Lines with the word "LIST" are the answer; copy each of them from the data below.

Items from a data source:
______

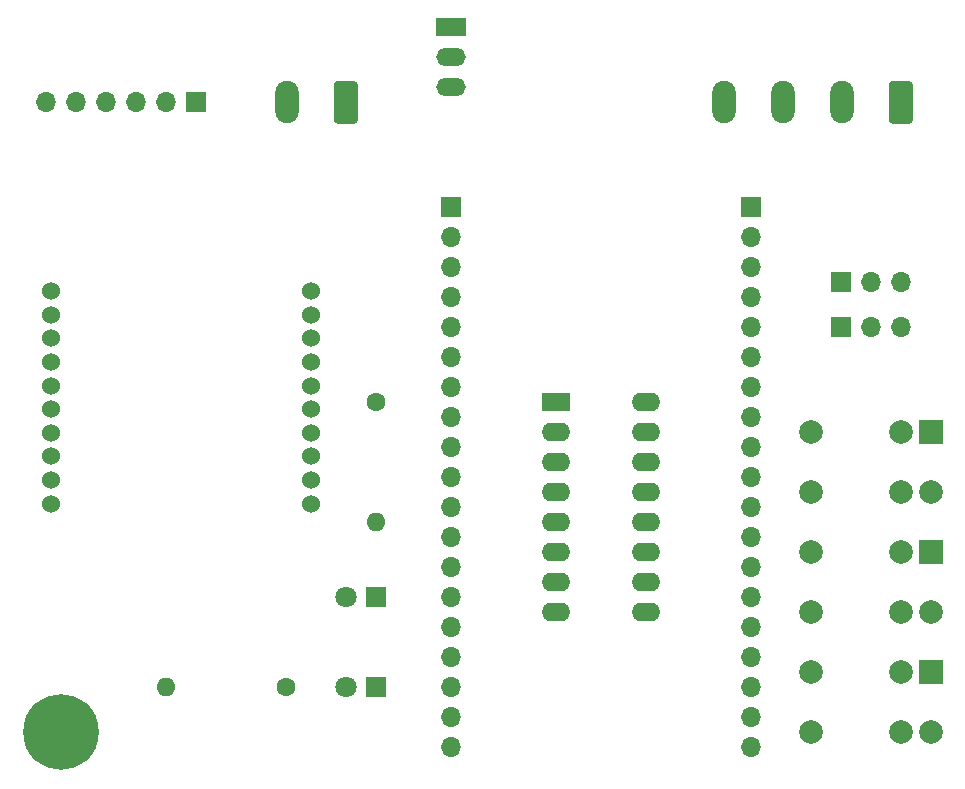
<source format=gbr>
G04 #@! TF.GenerationSoftware,KiCad,Pcbnew,(5.1.6)-1*
G04 #@! TF.CreationDate,2021-02-22T20:56:29+01:00*
G04 #@! TF.ProjectId,RiderDetection,52696465-7244-4657-9465-6374696f6e2e,rev?*
G04 #@! TF.SameCoordinates,Original*
G04 #@! TF.FileFunction,Copper,L1,Top*
G04 #@! TF.FilePolarity,Positive*
%FSLAX46Y46*%
G04 Gerber Fmt 4.6, Leading zero omitted, Abs format (unit mm)*
G04 Created by KiCad (PCBNEW (5.1.6)-1) date 2021-02-22 20:56:29*
%MOMM*%
%LPD*%
G01*
G04 APERTURE LIST*
G04 #@! TA.AperFunction,ComponentPad*
%ADD10C,1.524000*%
G04 #@! TD*
G04 #@! TA.AperFunction,ComponentPad*
%ADD11C,0.800000*%
G04 #@! TD*
G04 #@! TA.AperFunction,ComponentPad*
%ADD12C,6.400000*%
G04 #@! TD*
G04 #@! TA.AperFunction,ComponentPad*
%ADD13C,2.000000*%
G04 #@! TD*
G04 #@! TA.AperFunction,ComponentPad*
%ADD14R,2.000000X2.000000*%
G04 #@! TD*
G04 #@! TA.AperFunction,ComponentPad*
%ADD15O,2.500000X1.500000*%
G04 #@! TD*
G04 #@! TA.AperFunction,ComponentPad*
%ADD16R,2.500000X1.500000*%
G04 #@! TD*
G04 #@! TA.AperFunction,ComponentPad*
%ADD17O,2.400000X1.600000*%
G04 #@! TD*
G04 #@! TA.AperFunction,ComponentPad*
%ADD18R,2.400000X1.600000*%
G04 #@! TD*
G04 #@! TA.AperFunction,ComponentPad*
%ADD19O,2.000000X3.600000*%
G04 #@! TD*
G04 #@! TA.AperFunction,ComponentPad*
%ADD20O,1.600000X1.600000*%
G04 #@! TD*
G04 #@! TA.AperFunction,ComponentPad*
%ADD21C,1.600000*%
G04 #@! TD*
G04 #@! TA.AperFunction,ComponentPad*
%ADD22O,1.700000X1.700000*%
G04 #@! TD*
G04 #@! TA.AperFunction,ComponentPad*
%ADD23R,1.700000X1.700000*%
G04 #@! TD*
G04 #@! TA.AperFunction,ComponentPad*
%ADD24C,1.800000*%
G04 #@! TD*
G04 #@! TA.AperFunction,ComponentPad*
%ADD25R,1.800000X1.800000*%
G04 #@! TD*
G04 APERTURE END LIST*
D10*
X53771800Y-93659960D03*
X53771800Y-91658440D03*
X53771800Y-89659460D03*
X53771800Y-87657940D03*
X53771800Y-85658960D03*
X53771800Y-83659980D03*
X53771800Y-81658460D03*
X53771800Y-79659480D03*
X53771800Y-77657960D03*
X53771800Y-75658980D03*
X75768200Y-75658980D03*
X75768200Y-77657960D03*
X75768200Y-79659480D03*
X75768200Y-81658460D03*
X75768200Y-83659980D03*
X75768200Y-85658960D03*
X75768200Y-87657940D03*
X75768200Y-89659460D03*
X75768200Y-91658440D03*
X75768200Y-93659960D03*
D11*
X56307056Y-111332944D03*
X54610000Y-110630000D03*
X52912944Y-111332944D03*
X52210000Y-113030000D03*
X52912944Y-114727056D03*
X54610000Y-115430000D03*
X56307056Y-114727056D03*
X57010000Y-113030000D03*
D12*
X54610000Y-113030000D03*
D13*
X118110000Y-87630000D03*
X118110000Y-92710000D03*
X125730000Y-87630000D03*
D14*
X128270000Y-87630000D03*
D13*
X125730000Y-92710000D03*
X128270000Y-92710000D03*
X118110000Y-97790000D03*
X118110000Y-102870000D03*
X125730000Y-97790000D03*
D14*
X128270000Y-97790000D03*
D13*
X125730000Y-102870000D03*
X128270000Y-102870000D03*
X118110000Y-107950000D03*
X118110000Y-113030000D03*
X125730000Y-107950000D03*
D14*
X128270000Y-107950000D03*
D13*
X125730000Y-113030000D03*
X128270000Y-113030000D03*
D15*
X87630000Y-58420000D03*
X87630000Y-55880000D03*
D16*
X87630000Y-53340000D03*
D17*
X104140000Y-85090000D03*
X96520000Y-102870000D03*
X104140000Y-87630000D03*
X96520000Y-100330000D03*
X104140000Y-90170000D03*
X96520000Y-97790000D03*
X104140000Y-92710000D03*
X96520000Y-95250000D03*
X104140000Y-95250000D03*
X96520000Y-92710000D03*
X104140000Y-97790000D03*
X96520000Y-90170000D03*
X104140000Y-100330000D03*
X96520000Y-87630000D03*
X104140000Y-102870000D03*
D18*
X96520000Y-85090000D03*
D19*
X110730000Y-59690000D03*
X115730000Y-59690000D03*
X120730000Y-59690000D03*
G04 #@! TA.AperFunction,ComponentPad*
G36*
G01*
X126730000Y-58140000D02*
X126730000Y-61240000D01*
G75*
G02*
X126480000Y-61490000I-250000J0D01*
G01*
X124980000Y-61490000D01*
G75*
G02*
X124730000Y-61240000I0J250000D01*
G01*
X124730000Y-58140000D01*
G75*
G02*
X124980000Y-57890000I250000J0D01*
G01*
X126480000Y-57890000D01*
G75*
G02*
X126730000Y-58140000I0J-250000D01*
G01*
G37*
G04 #@! TD.AperFunction*
D20*
X63500000Y-109220000D03*
D21*
X73660000Y-109220000D03*
D20*
X81280000Y-95250000D03*
D21*
X81280000Y-85090000D03*
D19*
X73740000Y-59690000D03*
G04 #@! TA.AperFunction,ComponentPad*
G36*
G01*
X79740000Y-58140000D02*
X79740000Y-61240000D01*
G75*
G02*
X79490000Y-61490000I-250000J0D01*
G01*
X77990000Y-61490000D01*
G75*
G02*
X77740000Y-61240000I0J250000D01*
G01*
X77740000Y-58140000D01*
G75*
G02*
X77990000Y-57890000I250000J0D01*
G01*
X79490000Y-57890000D01*
G75*
G02*
X79740000Y-58140000I0J-250000D01*
G01*
G37*
G04 #@! TD.AperFunction*
D22*
X125730000Y-74930000D03*
X123190000Y-74930000D03*
D23*
X120650000Y-74930000D03*
D22*
X125730000Y-78740000D03*
X123190000Y-78740000D03*
D23*
X120650000Y-78740000D03*
D22*
X53340000Y-59690000D03*
X55880000Y-59690000D03*
X58420000Y-59690000D03*
X60960000Y-59690000D03*
X63500000Y-59690000D03*
D23*
X66040000Y-59690000D03*
D22*
X113030000Y-114300000D03*
X113030000Y-111760000D03*
X113030000Y-109220000D03*
X113030000Y-106680000D03*
X113030000Y-104140000D03*
X113030000Y-101600000D03*
X113030000Y-99060000D03*
X113030000Y-96520000D03*
X113030000Y-93980000D03*
X113030000Y-91440000D03*
X113030000Y-88900000D03*
X113030000Y-86360000D03*
X113030000Y-83820000D03*
X113030000Y-81280000D03*
X113030000Y-78740000D03*
X113030000Y-76200000D03*
X113030000Y-73660000D03*
X113030000Y-71120000D03*
D23*
X113030000Y-68580000D03*
D22*
X87630000Y-114300000D03*
X87630000Y-111760000D03*
X87630000Y-109220000D03*
X87630000Y-106680000D03*
X87630000Y-104140000D03*
X87630000Y-101600000D03*
X87630000Y-99060000D03*
X87630000Y-96520000D03*
X87630000Y-93980000D03*
X87630000Y-91440000D03*
X87630000Y-88900000D03*
X87630000Y-86360000D03*
X87630000Y-83820000D03*
X87630000Y-81280000D03*
X87630000Y-78740000D03*
X87630000Y-76200000D03*
X87630000Y-73660000D03*
X87630000Y-71120000D03*
D23*
X87630000Y-68580000D03*
D24*
X78740000Y-109220000D03*
D25*
X81280000Y-109220000D03*
D24*
X78740000Y-101600000D03*
D25*
X81280000Y-101600000D03*
M02*

</source>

______

YOUR RESPONSE
G04 APERTURE LIST*
G04 APERTURE END LIST*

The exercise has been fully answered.